Chris McIntosh, CEO of ViaSat UK, warned organizations that a major IoT cyber-attack on a nationwide scale was an “inevitability.”

“Organizations need to limit the scope of access from unauthorized parties as much as possible and assume that their networks have already been infected; this includes ensuring that, even if an attacker makes it into the system, the opportunity to do damage or steal data is limited,” he added.

“Next, organizations will need to take steps to cleanse the network from threats and ensure each node can be trusted to convey the right information.”

Piers Wilson, head of product management at security vendor Tier-3 Huntsman, argued that securing devices isn’t easy as they often can’t run traditional AV, while manufacturers don’t see it as their responsibility to produce kit with “security-by-design” in mind.

“When this laissez faire approach to IoT device security enters the enterprise, the risks magnify and go way beyond the traditional security implications of data loss, fraud, damaged reputations or privacy infringements,” Wilson argued.

“Far from being a dystopian security nightmare, there are a number of proactive steps that can be taken to ensure that effective security is maintained as IoT and device-based technologies spread through the enterprise.

The first step is to plan an “IoT-aware enterprise network” using techniques like network segmentation, access control and internal traffic management.

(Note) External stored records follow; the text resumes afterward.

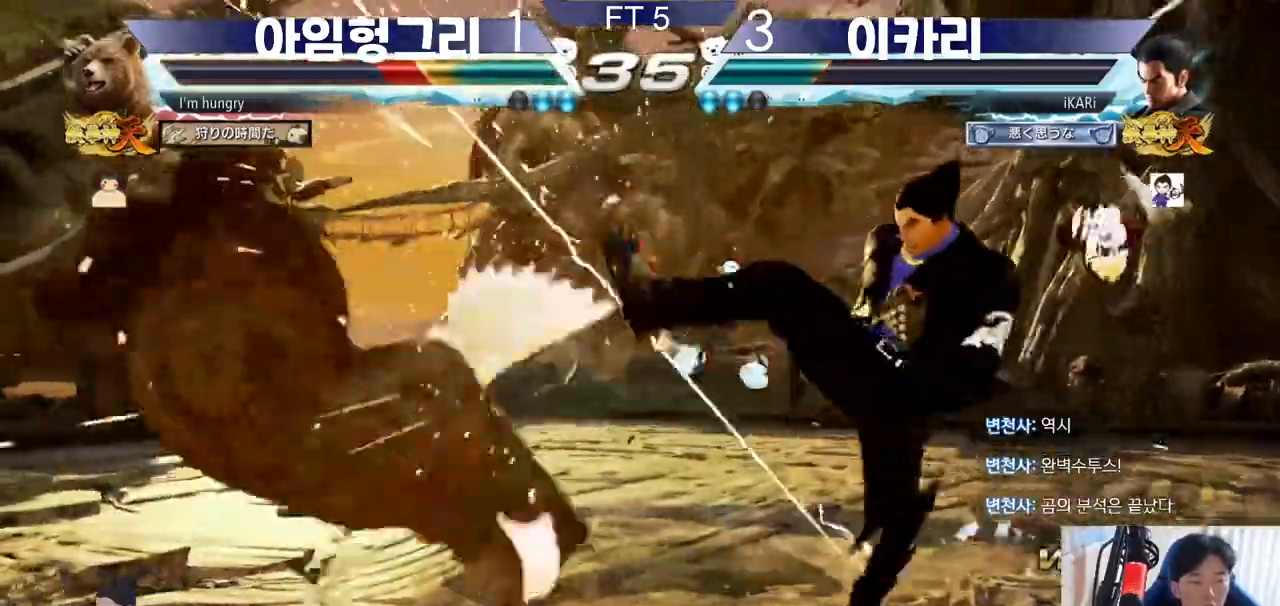
{"buttons": [], "left_stick": "left", "events": [[234, "left_stick", "left"], [400, "CIRCLE", "down"], [467, "CIRCLE", "up"]]}
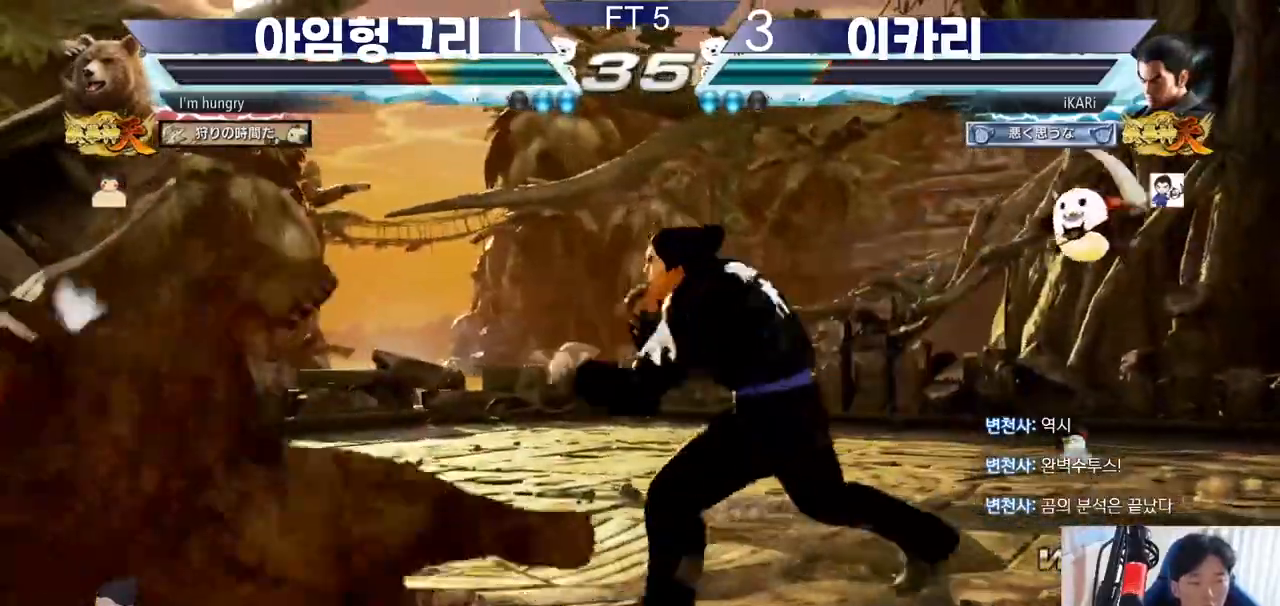
{"buttons": [], "left_stick": "left", "events": [[34, "TRIANGLE", "down"], [84, "left_stick", "center"], [101, "TRIANGLE", "up"], [134, "TRIANGLE", "down"], [151, "TRIANGLE", "up"], [217, "left_stick", "left"]]}
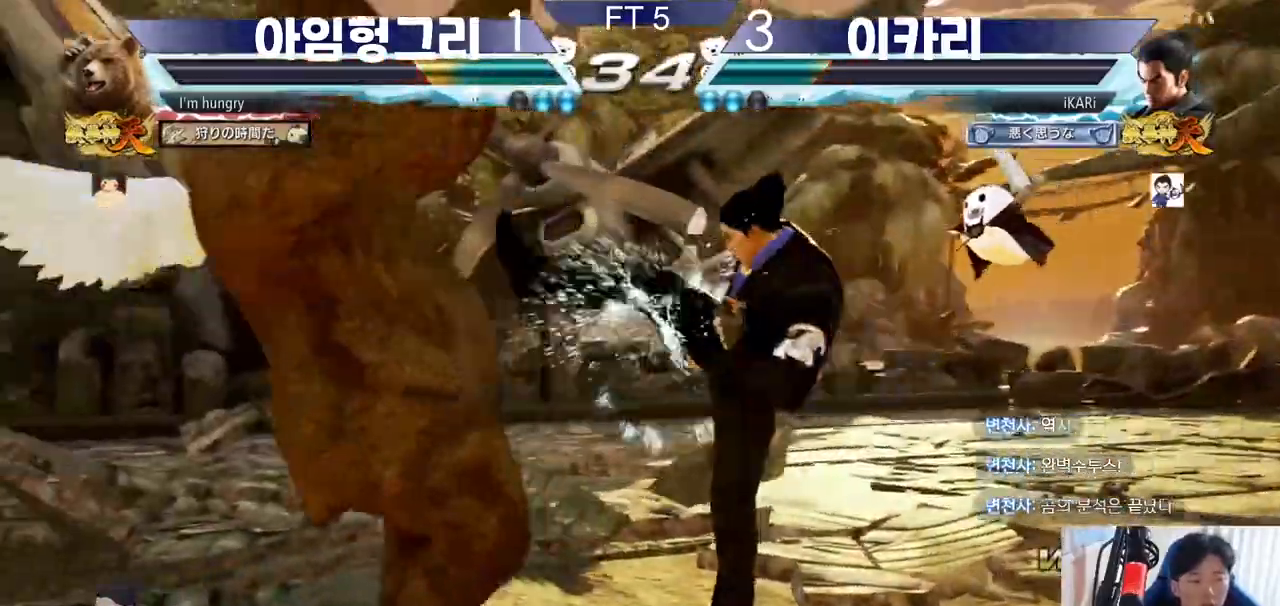
{"buttons": [], "left_stick": "center", "events": [[50, "left_stick", "center"], [133, "left_stick", "down"], [434, "left_stick", "center"], [450, "SQUARE", "down"], [484, "SQUARE", "up"]]}
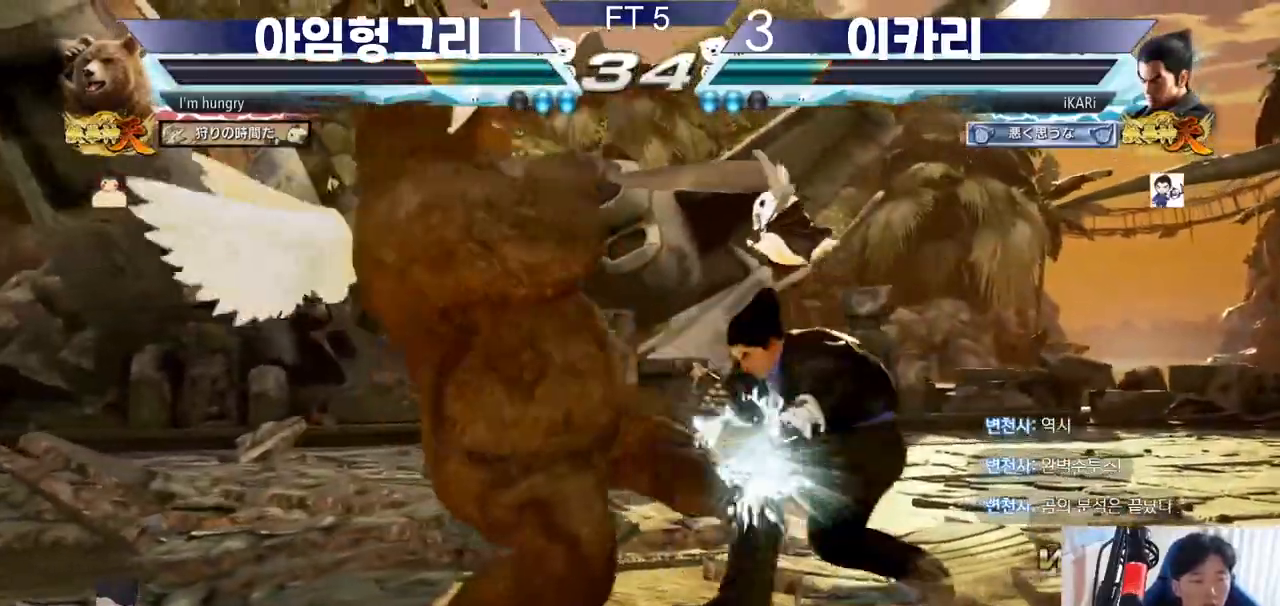
{"buttons": ["TRIANGLE"], "left_stick": "down-right", "events": [[84, "SQUARE", "down"], [134, "SQUARE", "up"], [301, "left_stick", "right"], [484, "left_stick", "down-right"], [501, "TRIANGLE", "down"]]}
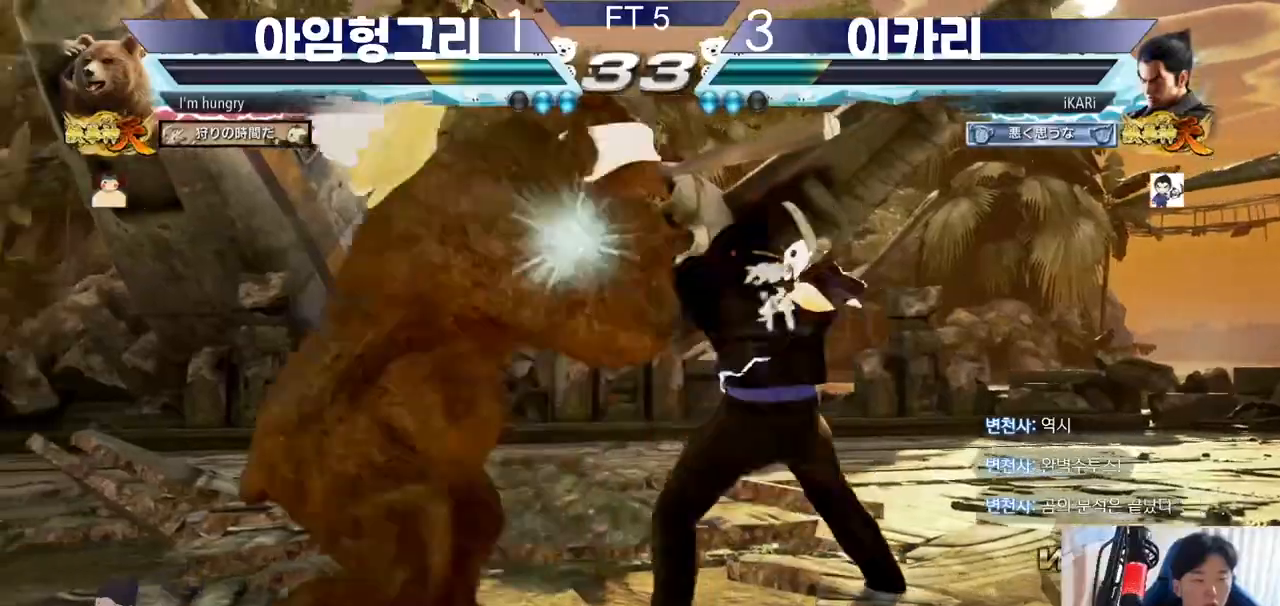
{"buttons": [], "left_stick": "down-right", "events": [[50, "TRIANGLE", "up"], [117, "left_stick", "center"], [284, "left_stick", "right"], [367, "left_stick", "down-right"]]}
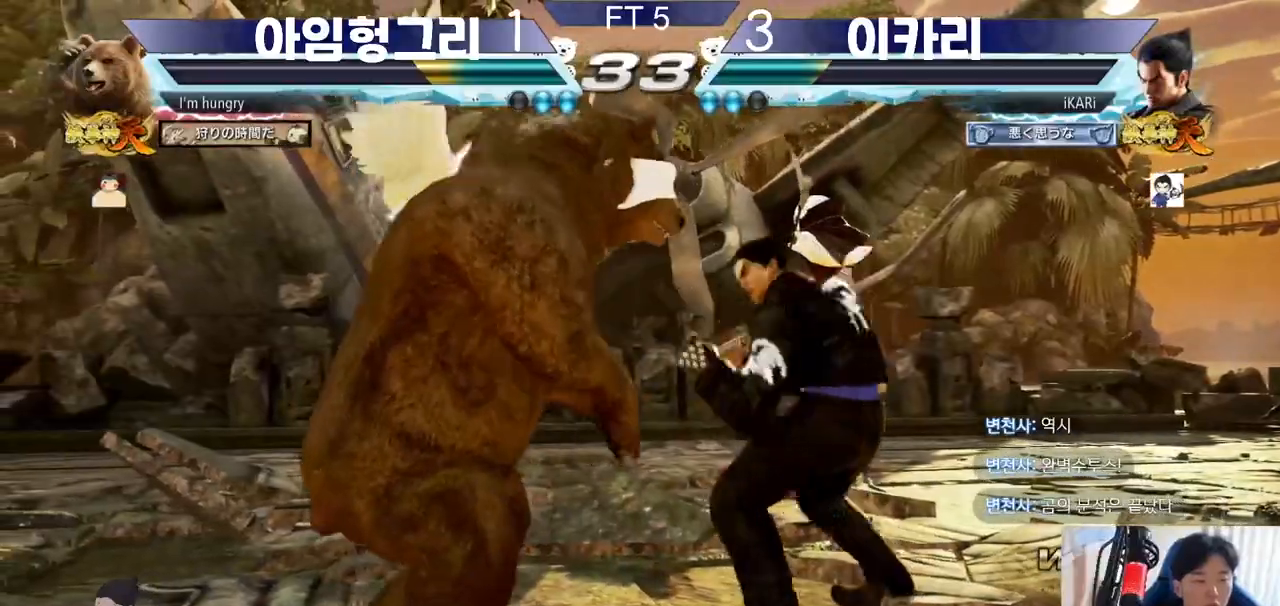
{"buttons": [], "left_stick": "center", "events": [[151, "left_stick", "left"], [251, "left_stick", "center"], [284, "CIRCLE", "down"], [317, "CIRCLE", "up"], [451, "TRIANGLE", "down"], [501, "TRIANGLE", "up"]]}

The second stage requires IT teams to work with vendor and business user communities to develop guidelines on how these technologies can benefit organizations.

Finally, firms need to gain visibility into IoT via network/system monitoring.

“This will enable them to ensure that if and when those technologies are attacked, exploited or malfunction, the resulting incident can be quickly detected, investigated and dealt with appropriately,” said Wilson.